(Records from a data collection)
»»
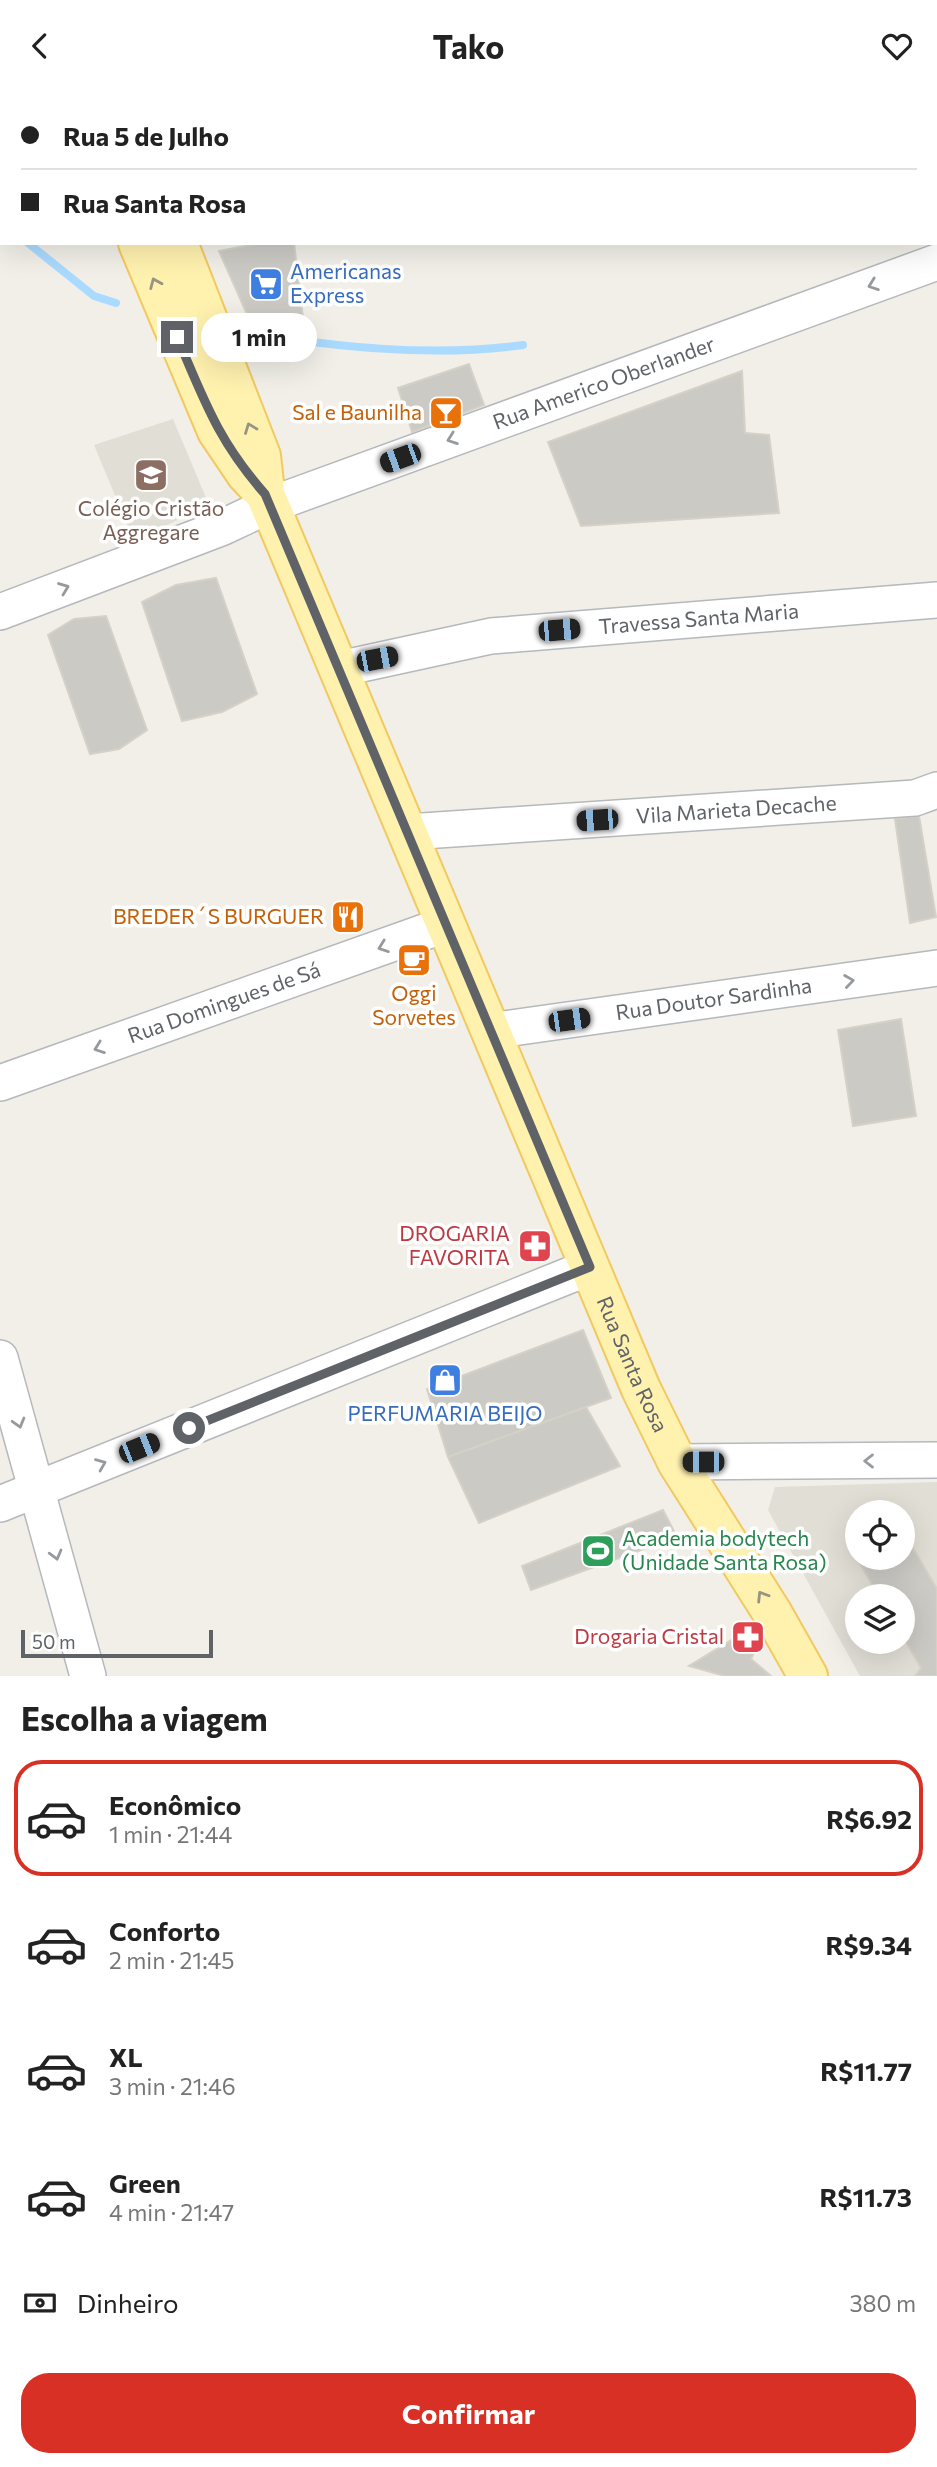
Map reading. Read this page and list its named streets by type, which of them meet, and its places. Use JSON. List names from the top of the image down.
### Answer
{
  "streets": {
    "main road": ["Rua Santa Rosa"],
    "street": [
      "Rua Americo Oberlander",
      "Travessa Santa Maria",
      "Vila Marieta Decache",
      "Rua Doutor Sardinha",
      "Rua Domingues de Sá"
    ]
  },
  "crossings": [
    ["Rua Americo Oberlander", "Rua Santa Rosa"],
    ["Travessa Santa Maria", "Rua Santa Rosa"],
    ["Vila Marieta Decache", "Rua Santa Rosa"],
    ["Rua Doutor Sardinha", "Rua Santa Rosa"],
    ["Rua Domingues de Sá", "Rua Santa Rosa"]
  ],
  "one_way": ["Rua Doutor Sardinha", "Rua Domingues de Sá", "Rua Santa Rosa"],
  "places": {
    "supermarket": ["Americanas Express"],
    "bar": ["Sal e Baunilha"],
    "school or university": ["Colégio Cristão Aggregare"],
    "restaurant": ["BREDER´S BURGUER"],
    "cafe": ["Oggi Sorvetes"],
    "pharmacy": ["DROGARIA FAVORITA", "Drogaria Cristal"],
    "shop": ["PERFUMARIA BEIJO"],
    "sports": ["Academia bodytech (Unidade Santa Rosa)"]
  },
  "scale_bar": "50 m",
  "page": {
    "header": "Tako",
    "banner": ["Rua 5 de Julho", "Rua Santa Rosa"],
    "bubble": "1 min",
    "scale": "50 m",
    "heading": "Escolha a viagem",
    "list": [
      {
        "name": "Econômico",
        "note": "1 min · 21:44",
        "value": "R$6.92"
      },
      {
        "name": "Conforto",
        "note": "2 min · 21:45",
        "value": "R$9.34"
      },
      {
        "name": "XL",
        "note": "3 min · 21:46",
        "value": "R$11.77"
      },
      {
        "name": "Green",
        "note": "4 min · 21:47",
        "value": "R$11.73"
      }
    ],
    "pay": ["Dinheiro", "380 m"],
    "buttons": "Confirmar"
  }
}
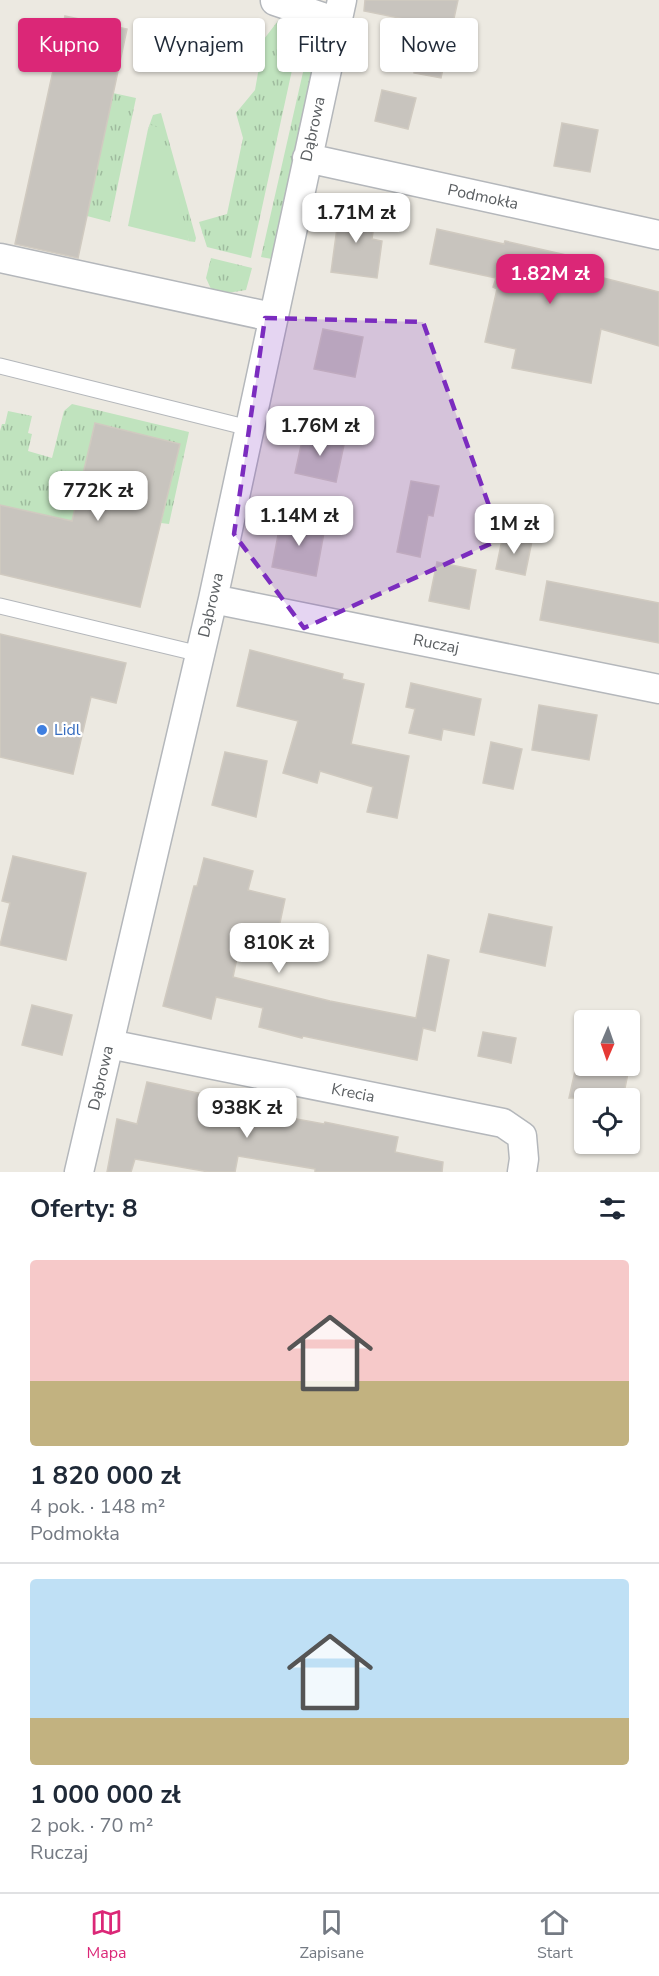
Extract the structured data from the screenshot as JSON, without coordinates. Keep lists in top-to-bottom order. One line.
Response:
{"streets":{"street":["Dąbrowa","Podmokła","Ruczaj","Krecia"]},"crossings":[["Dąbrowa","Podmokła"],["Dąbrowa","Ruczaj"],["Dąbrowa","Krecia"]],"places":["Lidl"],"north":"bottom","page":{"chip":["Kupno","Wynajem","Filtry","Nowe"],"price":["1.71M zł","1.82M zł","1.76M zł","772K zł","1.14M zł","1M zł","810K zł","938K zł"],"heading":"Oferty: 8","list":[{"name":"1 820 000 zł","note":"4 pok. · 148 m² · Podmokła"},{"name":"1 000 000 zł","note":"2 pok. · 70 m² · Ruczaj"}],"tabs":["Mapa","Zapisane","Start"]}}
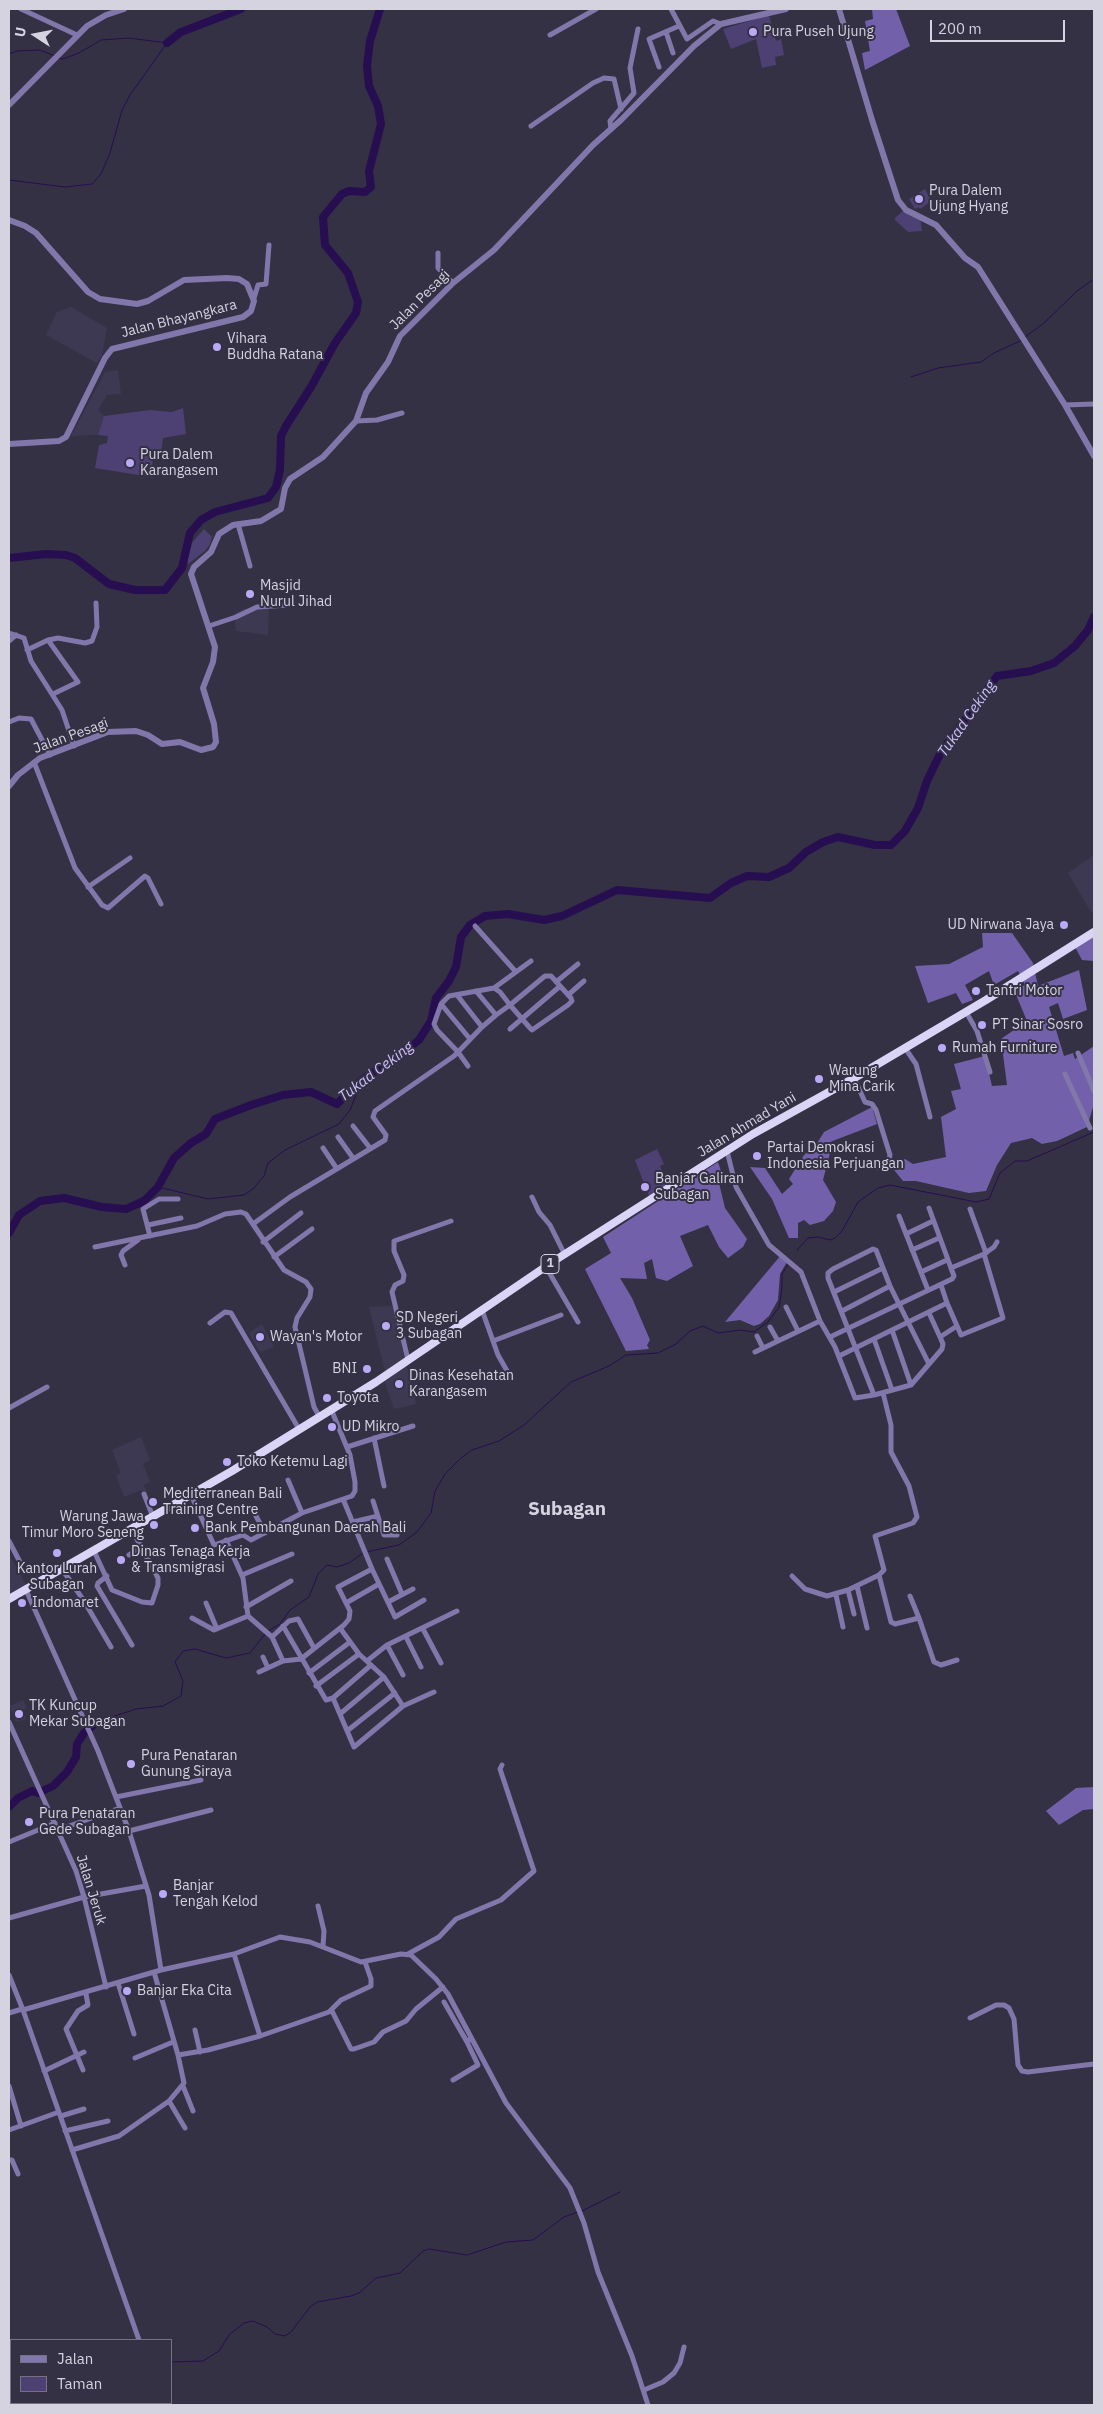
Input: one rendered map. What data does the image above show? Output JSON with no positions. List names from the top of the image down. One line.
{"streets":{"highway":["Jalan Ahmad Yani","1"],"street":["Jalan Pesagi","Jalan Bhayangkara","Jalan Jeruk"]},"districts":["Subagan"],"water":["Tukad Ceking"],"places":["Pura Puseh Ujung","Pura Dalem Ujung Hyang","Vihara Buddha Ratana","Pura Dalem Karangasem","Masjid Nurul Jihad","UD Nirwana Jaya","Tantri Motor","PT Sinar Sosro","Rumah Furniture","Warung Mina Carik","Partai Demokrasi Indonesia Perjuangan","Banjar Galiran Subagan","SD Negeri 3 Subagan","Wayan's Motor","BNI","Dinas Kesehatan Karangasem","Toyota","UD Mikro","Toko Ketemu Lagi","Mediterranean Bali Training Centre","Warung Jawa Timur Moro Seneng","Bank Pembangunan Daerah Bali","Kantor Lurah Subagan","Dinas Tenaga Kerja & Transmigrasi","Indomaret","TK Kuncup Mekar Subagan","Pura Penataran Gunung Siraya","Pura Penataran Gede Subagan","Banjar Tengah Kelod","Banjar Eka Cita"],"legend":["Jalan","Taman"],"scale_bar":"200 m","north":"left"}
««
Where the line with "Extract the structured" appears, begin there and transcribe exactly through the last line of the data, leaving all pictures aside.

> _Solution to the problem_
Extract the structured data from the screenshot as JSON, without coordinates. Keep lists in top-to-bottom order. One line.
Response:
{"streets":{"street":["Dąbrowa","Podmokła","Ruczaj","Krecia"]},"crossings":[["Dąbrowa","Podmokła"],["Dąbrowa","Ruczaj"],["Dąbrowa","Krecia"]],"places":["Lidl"],"north":"bottom","page":{"chip":["Kupno","Wynajem","Filtry","Nowe"],"price":["1.71M zł","1.82M zł","1.76M zł","772K zł","1.14M zł","1M zł","810K zł","938K zł"],"heading":"Oferty: 8","list":[{"name":"1 820 000 zł","note":"4 pok. · 148 m² · Podmokła"},{"name":"1 000 000 zł","note":"2 pok. · 70 m² · Ruczaj"}],"tabs":["Mapa","Zapisane","Start"]}}
Input: one rendered map. What data does the image above show? Output JSON with no positions. List names from the top of the image down. One line.
{"streets":{"highway":["Jalan Ahmad Yani","1"],"street":["Jalan Pesagi","Jalan Bhayangkara","Jalan Jeruk"]},"districts":["Subagan"],"water":["Tukad Ceking"],"places":["Pura Puseh Ujung","Pura Dalem Ujung Hyang","Vihara Buddha Ratana","Pura Dalem Karangasem","Masjid Nurul Jihad","UD Nirwana Jaya","Tantri Motor","PT Sinar Sosro","Rumah Furniture","Warung Mina Carik","Partai Demokrasi Indonesia Perjuangan","Banjar Galiran Subagan","SD Negeri 3 Subagan","Wayan's Motor","BNI","Dinas Kesehatan Karangasem","Toyota","UD Mikro","Toko Ketemu Lagi","Mediterranean Bali Training Centre","Warung Jawa Timur Moro Seneng","Bank Pembangunan Daerah Bali","Kantor Lurah Subagan","Dinas Tenaga Kerja & Transmigrasi","Indomaret","TK Kuncup Mekar Subagan","Pura Penataran Gunung Siraya","Pura Penataran Gede Subagan","Banjar Tengah Kelod","Banjar Eka Cita"],"legend":["Jalan","Taman"],"scale_bar":"200 m","north":"left"}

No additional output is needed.